====== MATERIAL SHOWN ======

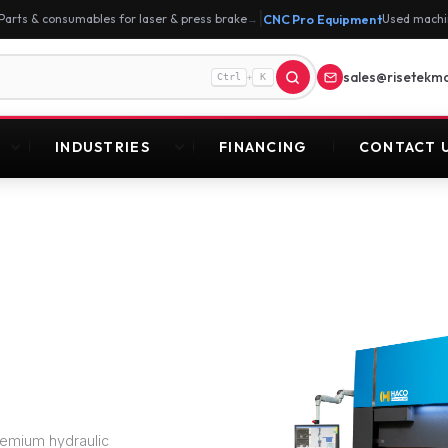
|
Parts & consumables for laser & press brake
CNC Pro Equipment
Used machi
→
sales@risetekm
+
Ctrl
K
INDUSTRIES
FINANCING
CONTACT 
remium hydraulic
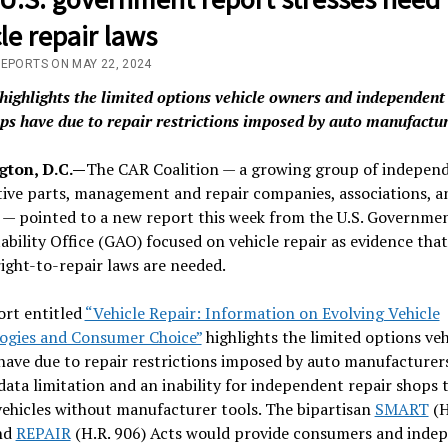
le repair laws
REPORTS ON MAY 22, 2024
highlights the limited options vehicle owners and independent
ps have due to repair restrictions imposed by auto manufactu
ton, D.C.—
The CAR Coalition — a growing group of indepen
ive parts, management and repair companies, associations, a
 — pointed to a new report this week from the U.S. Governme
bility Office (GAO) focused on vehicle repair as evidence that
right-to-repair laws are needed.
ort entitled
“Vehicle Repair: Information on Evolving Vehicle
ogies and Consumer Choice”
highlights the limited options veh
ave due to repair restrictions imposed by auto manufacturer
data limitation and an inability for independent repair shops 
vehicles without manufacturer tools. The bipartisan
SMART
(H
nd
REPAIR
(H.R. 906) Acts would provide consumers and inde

======
====== MATERIAL SHOWN ======

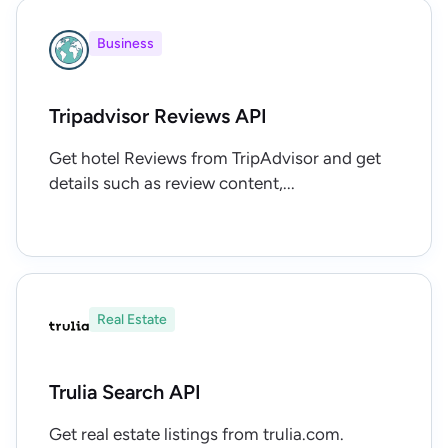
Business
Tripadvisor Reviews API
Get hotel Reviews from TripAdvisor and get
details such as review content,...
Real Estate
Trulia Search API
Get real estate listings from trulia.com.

======

TASK BRIEF:
Copy each line of the entries in which the string "restrictions" is found.

RESULT:
ps have due to repair restrictions imposed by auto manufactu
ave due to repair restrictions imposed by auto manufacturer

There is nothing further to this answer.